Asian investors have also been more active in reaching out to Brazilian start-ups since 2018. For example, in 2018 Chinese Tencent invested US$180 million in Nubank, a Brazilian fintech start-up that issues virtual credit cards, while the Japan-based SoftBank launched a US$5 billion Latin America-focused fund in March 2019, with millions of dollars being directed to some Brazilian start-ups such as Gympass, Creditas, Banco Inter, Volanty, and MadeiraMadeira.
Recommendations for Hong Kong Investors
Despite the rosy picture, to identify a start-up with the potential to grow and scale up is never an easy task. Hong Kong investors that are eager to include Brazilian start-ups in their investment portfolio have to prepare for the challenges, including but not confined to the language barrier and the tyranny of distance – both geographically and culturally – between Hong Kong and Brazil.

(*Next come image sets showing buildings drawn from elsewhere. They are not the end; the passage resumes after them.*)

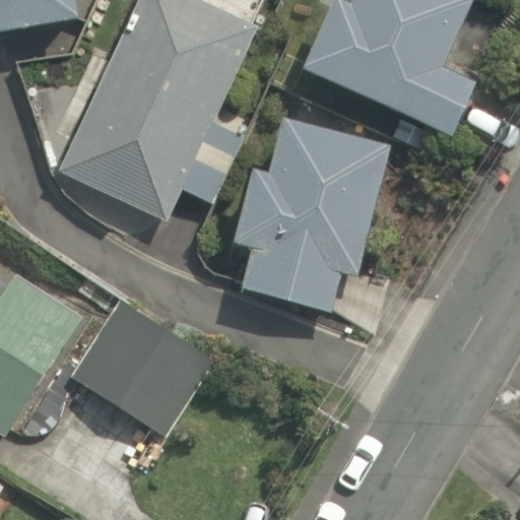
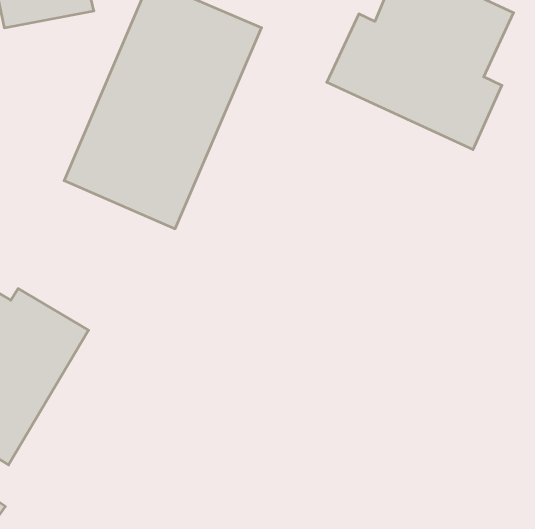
building: [240,126,388,317] -> none
building: [60,299,201,434] -> none

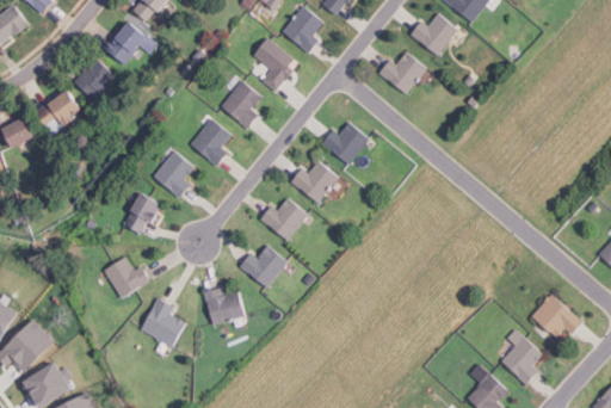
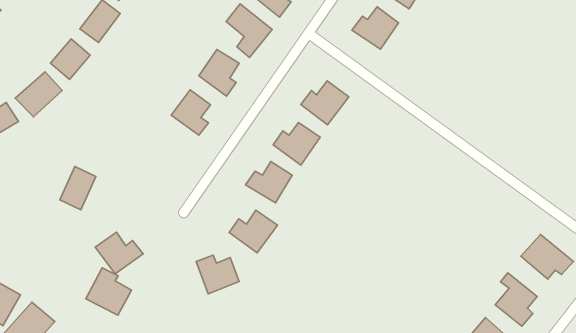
building: [152,150,195,198] -> none
building: [123,192,161,236] -> [60,166,96,210]
building: [138,298,185,347] -> [86,268,131,315]

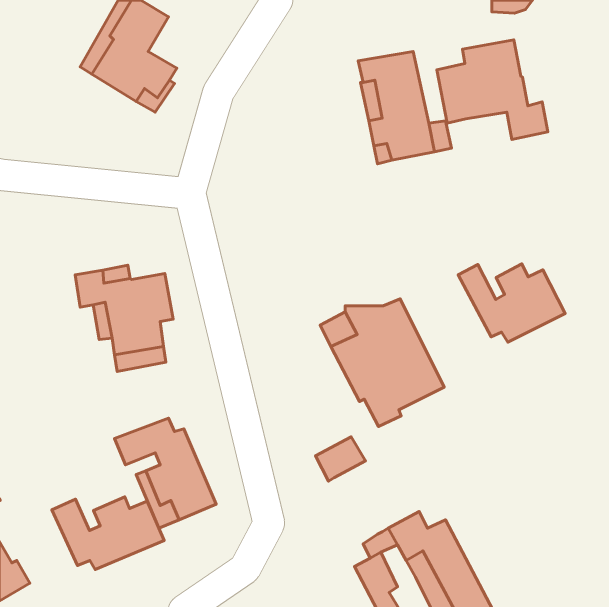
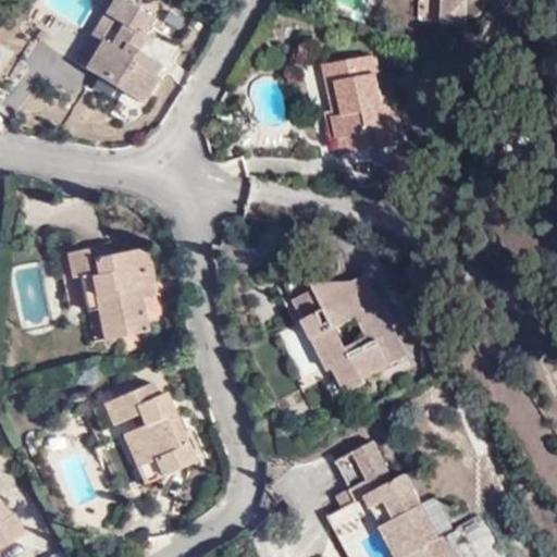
building: [437,40,548,140] -> none
building: [458,264,565,342] -> none
building: [315,437,366,481] -> [336,447,382,487]
building: [52,497,164,570] -> none

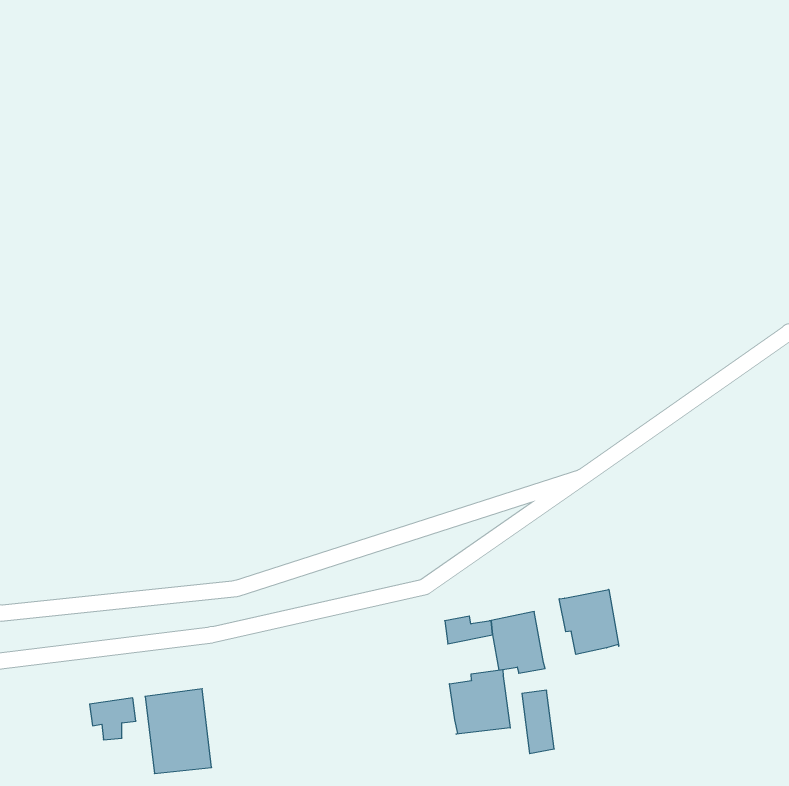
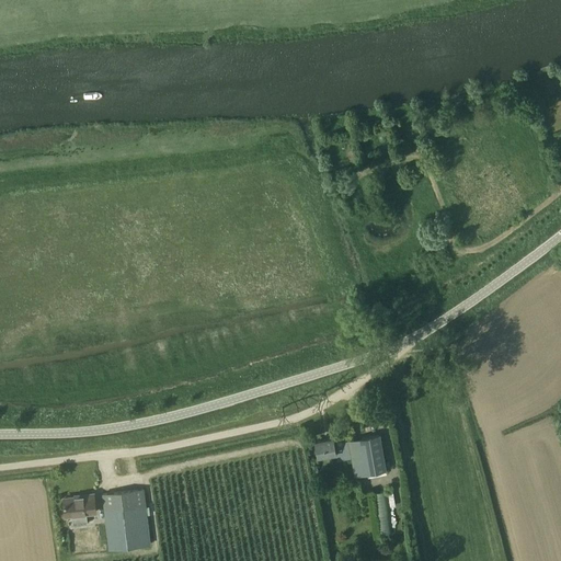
building: [559,589,619,654] -> none
building: [449,670,510,734] -> none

To better identify potential start-ups, Hong Kong investors can make use of the Startup Base, a free-of-charge start-up database provided by abstartups to conduct preliminary background checks of prospective companies. Meanwhile, it is also helpful to reach out to popular co-working spaces such as CUBO, plug.co and Impact Hub to get in touch with different Brazilian start-ups in person.
Hong Kong investors can also work with local universities, incubators and accelerators to spot potential start-ups. For example, Chinese Didi has launched an AI engineer exchange programme, DiDi Engine, to engage students and prospective entrepreneurs from Sao Paulo University and Campinas State University in Brazil.
To jump start, however, new-to-the-market Hong Kong investors can consider alliancing with Latin American investors to make joint investments in order to mitigate risk by reducing the necessary initial outlays, diversifying investment, and most importantly building close business ties with the regional investment community, which is believed to be very receptive to foreign investors.
Despite the long-standing dominance of investment from the US, nearly 60% of venture capital investments (or US$1.2 billion) flowing into Latin America in 2018 were in fact co-investments between global and Latin American investors.
While Brazil has the largest domestic market in Latin America, Hong Kong investors should realise that many Brazilian start-ups are ambitious to grow beyond the local or even the regional market. Good examples of Brazilian start-ups growing abroad include iFood, 99 and Nubank. The ready market access to the mainland China market and/or other Asian markets, in addition to funding and financing options, can be a trump card for Hong Kong investors to play when hunting for the best Brazilian start-ups.